No, don't drop the weight! That's the ticket to a shortened gym membership. The technique I'm referring to is the Drop Set method. I drop the weight on each successive set. For example, let's say I'm working biceps. I load the barbell to 100 pounds. (Man, am I strong?) Do the first set for 8 reps. Set the bar down and take off 10-15 pounds. At a commercial gym I can move down the barbell rack. (Running the rack, breakdowns, or descending sets). I perform another 8 reps and repeat the process until I can't go anymore. This is an exhausting and advanced technique because it is designed to totally fatigue the muscle in a relatively short amount of time. It's shock to the muscle and shouldn't be used all the time. I usually save this technique for when I've reached a plateau. I use it with compound exercises like presses and curls. It can be performed on weight machines but the "old timers" use "free weights".
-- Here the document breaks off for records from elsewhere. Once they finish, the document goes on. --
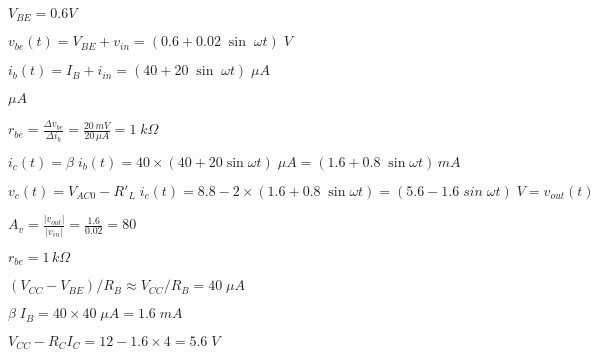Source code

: \documentclass{article}
\def\lthtmlcheckvsize{\ifdim\ht\sizebox<\vsize 
  \ifdim\wd\sizebox<\hsize\expandafter\hfill\fi \expandafter\vfill
  \else\expandafter\vss\fi}%
\begin{document}
{\newpage\clearpage
{}%
$ V_{BE}=0.6V$%
\lthtmlindisplaymathZ
\lthtmlcheckvsize\clearpage}

{\newpage\clearpage
{}%
$\displaystyle v_{be}(t)=V_{BE}+v_{in}=(0.6+0.02\;\sin\;\omega t)\;V$%
\lthtmlindisplaymathZ
\lthtmlcheckvsize\clearpage}

{\newpage\clearpage
{}%
$\displaystyle i_b(t)=I_B+i_{in}=(40+20\;\sin\;\omega t)\;\mu A$%
\lthtmlindisplaymathZ
\lthtmlcheckvsize\clearpage}

{\newpage\clearpage
{}%
$ \mu A$%
\lthtmlindisplaymathZ
\lthtmlcheckvsize\clearpage}

{\newpage\clearpage
{}%
$\displaystyle r_{be}=\frac{\Delta v_{be}}{\Delta i_b} =\frac{20\,mV}{20\,\mu A}=1\;k\Omega$%
\lthtmlindisplaymathZ
\lthtmlcheckvsize\clearpage}

{\newpage\clearpage
{}%
$\displaystyle i_c(t)=\beta\; i_b(t)=40\times(40+20\sin\omega t)\;\mu A
=(1.6+ 0.8 \;\sin\omega t)\,mA$%
\lthtmlindisplaymathZ
\lthtmlcheckvsize\clearpage}

{\newpage\clearpage
{}%
$\displaystyle v_c(t)=V_{AC0}-R'_L\;i_c(t)=8.8-2\times(1.6+0.8\;\sin\omega t)
=(5.6-1.6 \;sin\;\omega t)\;V=v_{out}(t)$%
\lthtmlindisplaymathZ
\lthtmlcheckvsize\clearpage}

{\newpage\clearpage
{}%
$\displaystyle A_v=\frac{|v_{out}|}{|v_{in}|}=\frac{1.6}{0.02}=80$%
\lthtmlindisplaymathZ
\lthtmlcheckvsize\clearpage}

{\newpage\clearpage
{}%
$ r_{be}=1 \,k\Omega$%
\lthtmlindisplaymathZ
\lthtmlcheckvsize\clearpage}

{\newpage\clearpage
{}%
$\displaystyle (V_{CC}-V_{BE})/R_B \approx V_{CC}/R_B=40 \;\mu A$%
\lthtmlindisplaymathZ
\lthtmlcheckvsize\clearpage}

{\newpage\clearpage
{}%
$\displaystyle \beta\;I_B=40\times 40\;\mu A=1.6\;mA$%
\lthtmlindisplaymathZ
\lthtmlcheckvsize\clearpage}

{\newpage\clearpage
{}%
$\displaystyle V_{CC}-R_C I_C=12-1.6\times 4=5.6\;V$%
\lthtmlindisplaymathZ
\lthtmlcheckvsize\clearpage}
\end{document}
I like doing drop sets after I've used Progressive Sets on a particular exercise. If I'm working chest my program would look something like this: (Add weight on each set.)

#1 Set Bench Press 1 x 12 repetitions

#2 Set Bench Press 1 x 10 repetitions

#3 Set Bench Press 1 x 8 repetitions

#4 Set Bench Press 1 x 6 repetitions



Followed by Drop Sets:

#5 Set D. Incline Press 1 x 8 repetitions (Drop 10 lb. next set)

#6 Set D. Incline Press 1 x 8 repetitions (Drop another 10 lbs.)

#7 Set D. Incline Press 1 x 8 repetitions (Repeat until failure to get reps)

Recent research (European Journal Applied Physiology 2008) has shown that a bodybuilder's muscle is primarily an abundance of fast-twitch fibers with capacity for power and endurance. The above program trains both components: progressive sets for power and drop sets for endurance.